*Texto proporcionado*:

El Papa León XIV ha pronunciado este sábado en el Palacio Real su primer discurso oficial en España ante las principales autoridades del Estado, en el inicio de una visita apostólica que se desarrollará hasta el 12 de junio y que incluirá actos en Madrid, Barcelona y Canarias. Su mensaje, de cerca de nueve minutos, estuvo marcado por una llamada directa a superar la polarización y a apostar por la cultura del encuentro.
Ante los Reyes, el presidente del Gobierno y representantes institucionales, el Pontífice invitó a la sociedad española a mirar su propia historia desde la reconciliación. “Invito a todos, por amor a la verdad, a abandonar las narrativas divisivas y polarizantes de vuestra realidad social y de su historia”, afirmó durante su intervención.
León XIV sostuvo que la experiencia histórica de España demuestra que “no es la cultura del enfrentamiento, sino la del encuentro la que genera estabilidad y prosperidad”. En ese sentido, advirtió de los riesgos de alimentar la confrontación pública y alertó de que “hoy la tentación de ganar popularidad, avivando el fuego de las polarizaciones, parece crecer en lugar de disminuir”.

*Conjunto de datos*:
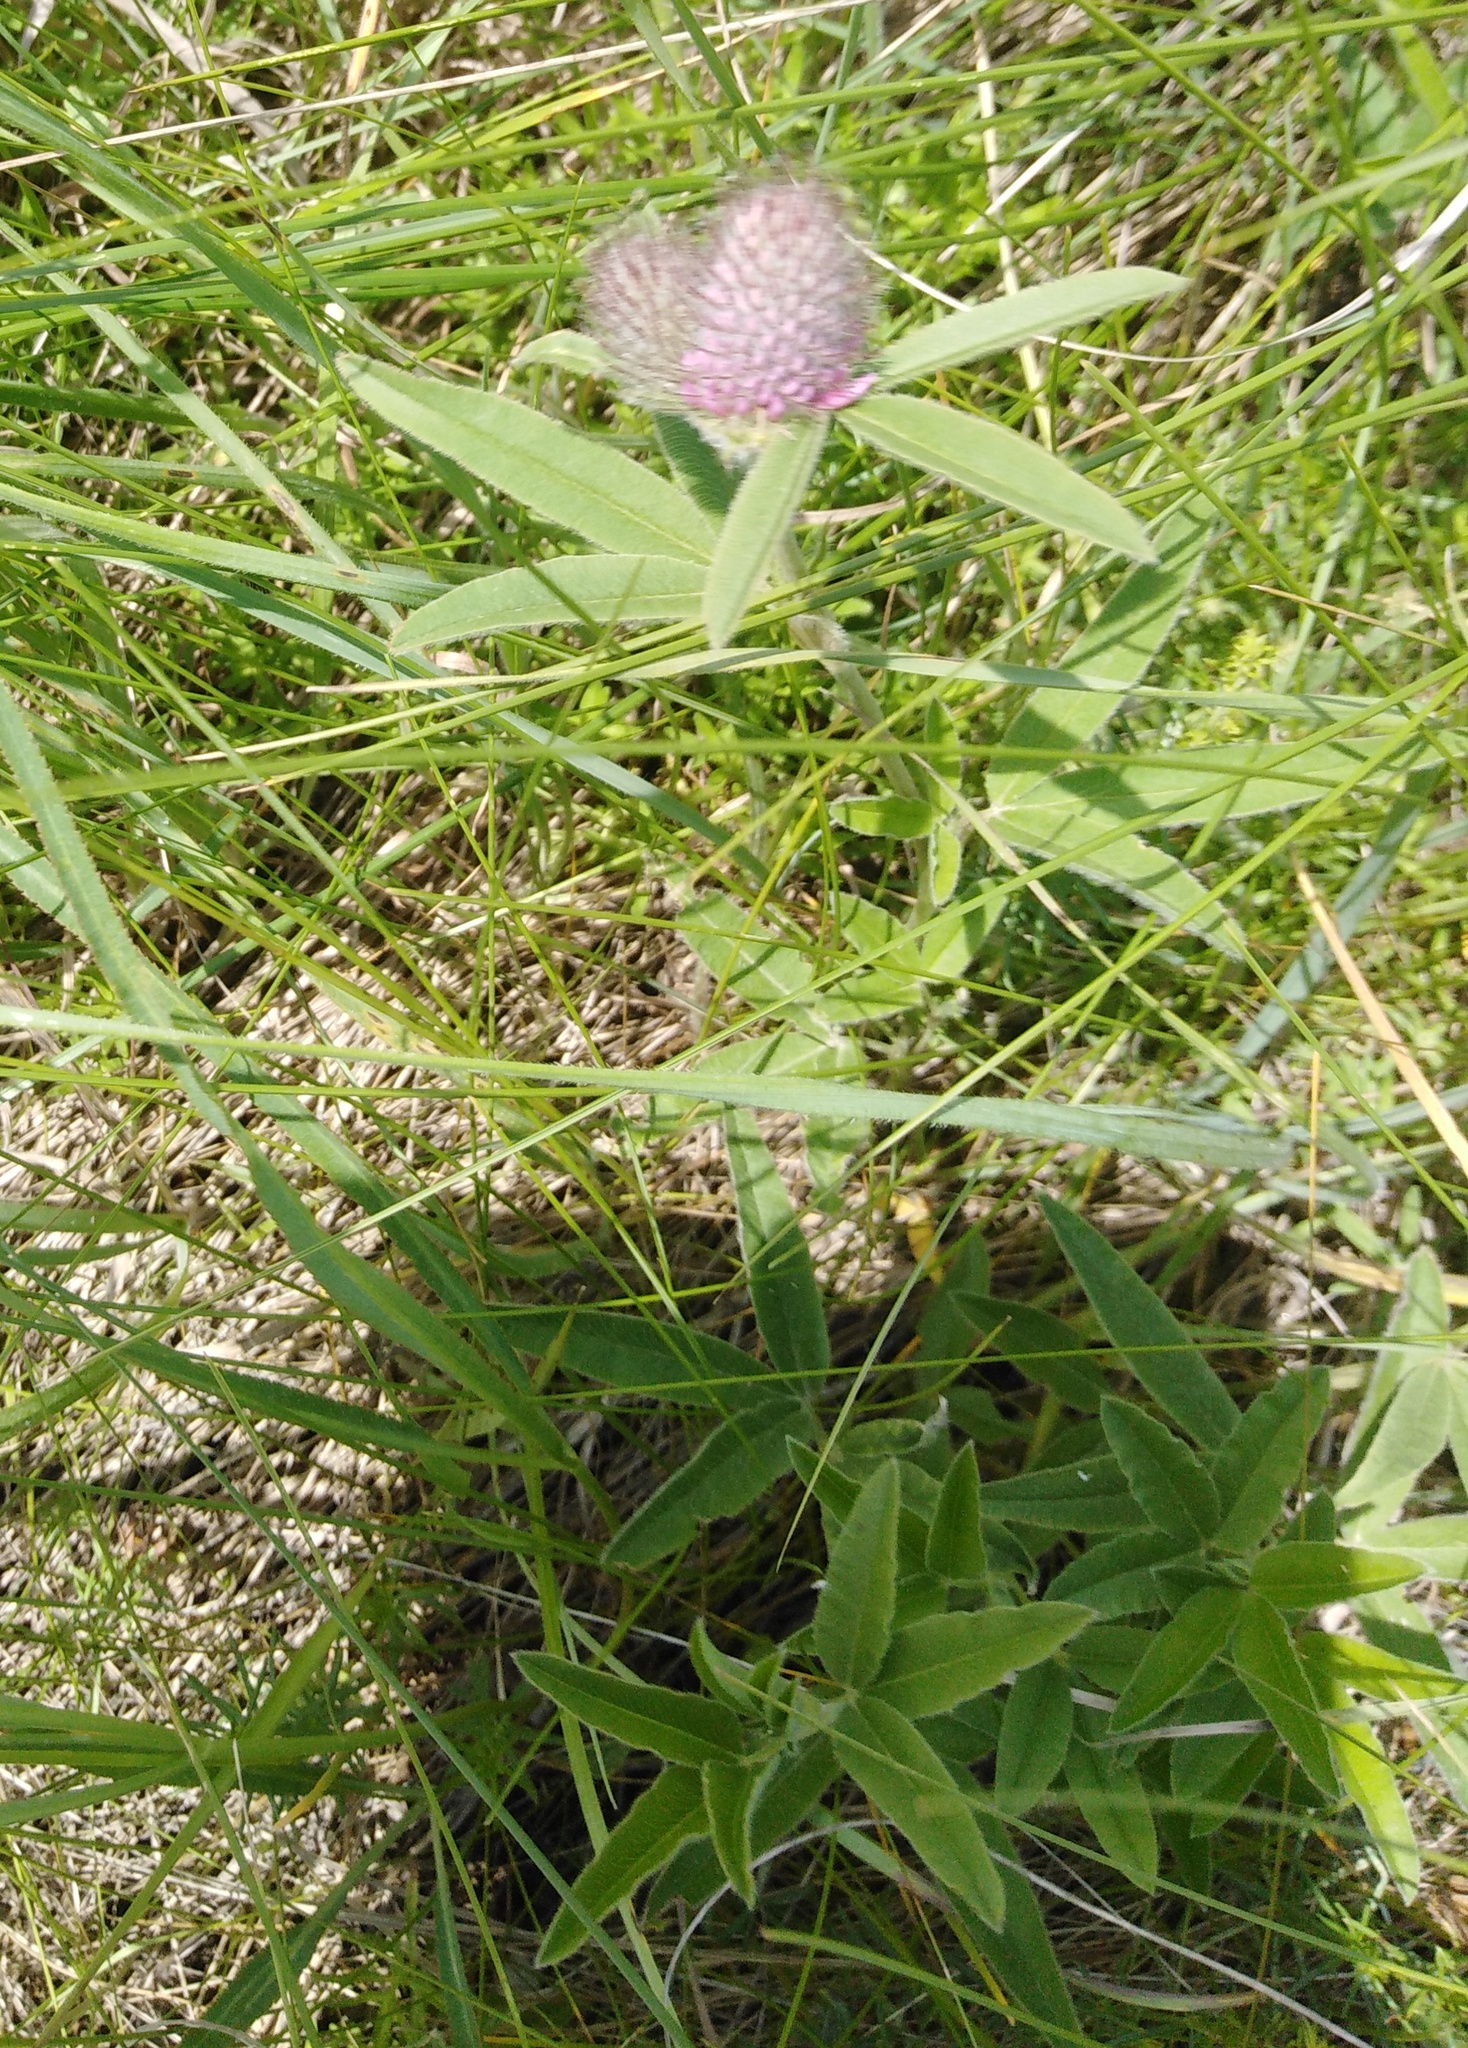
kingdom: Plantae
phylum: Tracheophyta
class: Magnoliopsida
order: Fabales
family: Fabaceae
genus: Trifolium
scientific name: Trifolium alpestre
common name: Owl-head clover
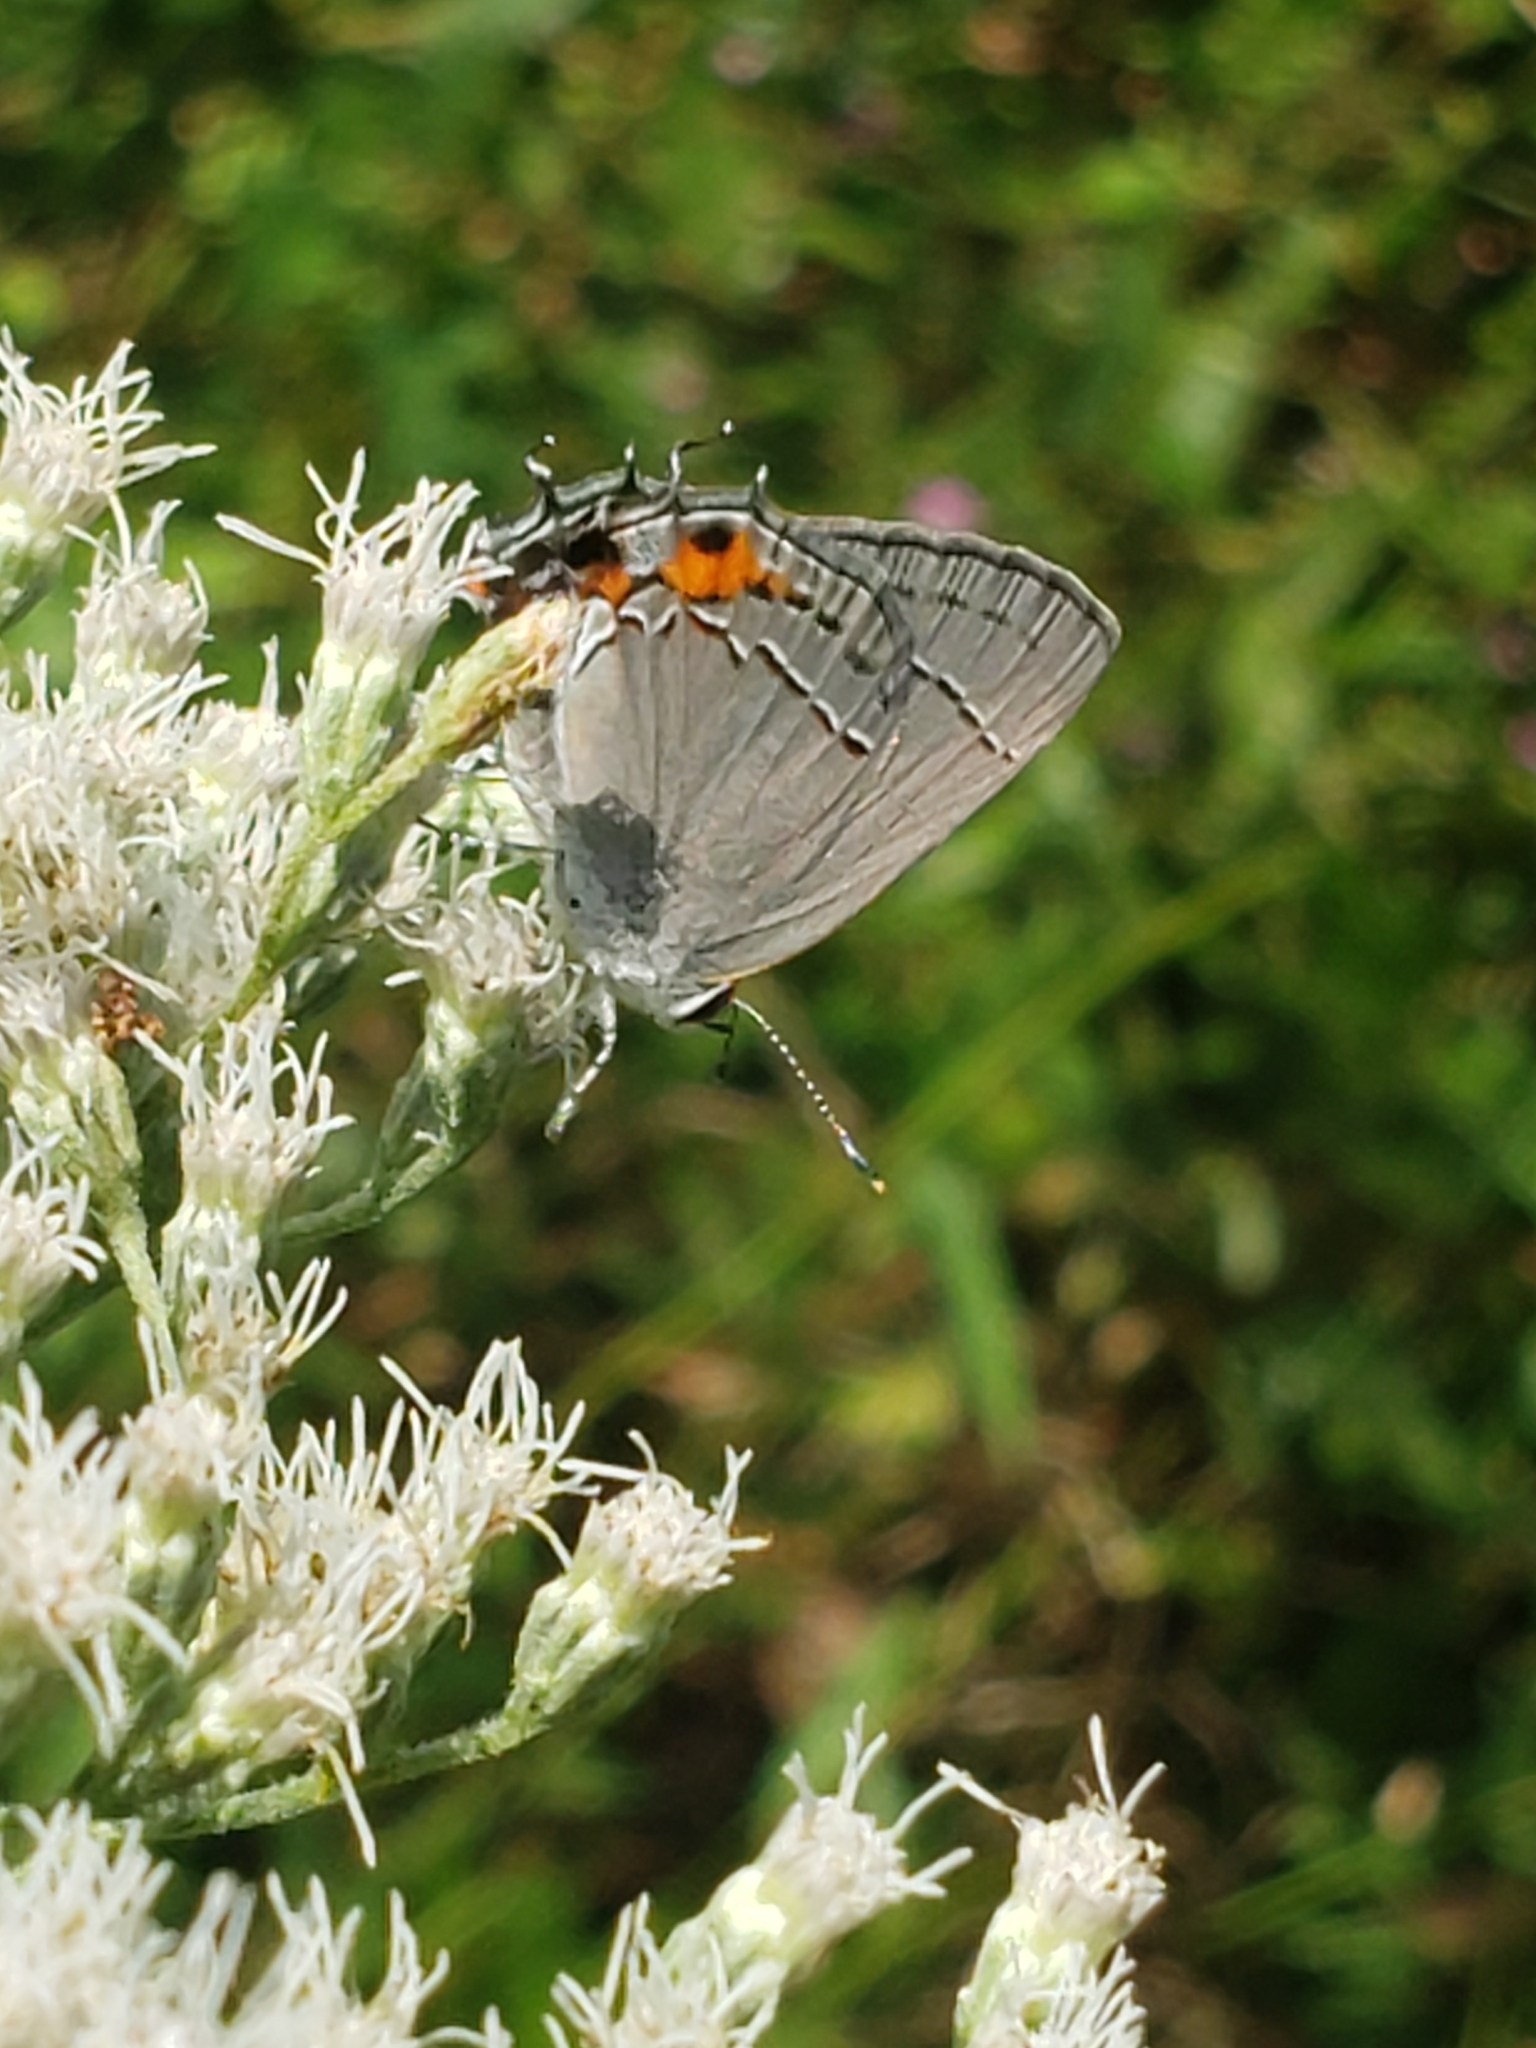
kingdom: Animalia
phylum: Arthropoda
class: Insecta
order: Lepidoptera
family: Lycaenidae
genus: Strymon
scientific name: Strymon melinus
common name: Gray hairstreak
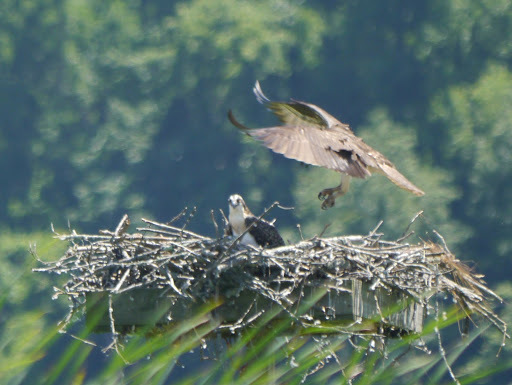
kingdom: Animalia
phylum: Chordata
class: Aves
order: Accipitriformes
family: Pandionidae
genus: Pandion
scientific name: Pandion haliaetus
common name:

*Qué se espera*:
Copia sin ningún cambio el fragmento del texto sobre el discurso del Papa León XIV que comienza con las palabras "El Papa León" y termina con "cultura del encuentro.".

*Tu solución*:
El Papa León XIV ha pronunciado este sábado en el Palacio Real su primer discurso oficial en España ante las principales autoridades del Estado, en el inicio de una visita apostólica que se desarrollará hasta el 12 de junio y que incluirá actos en Madrid, Barcelona y Canarias. Su mensaje, de cerca de nueve minutos, estuvo marcado por una llamada directa a superar la polarización y a apostar por la cultura del encuentro.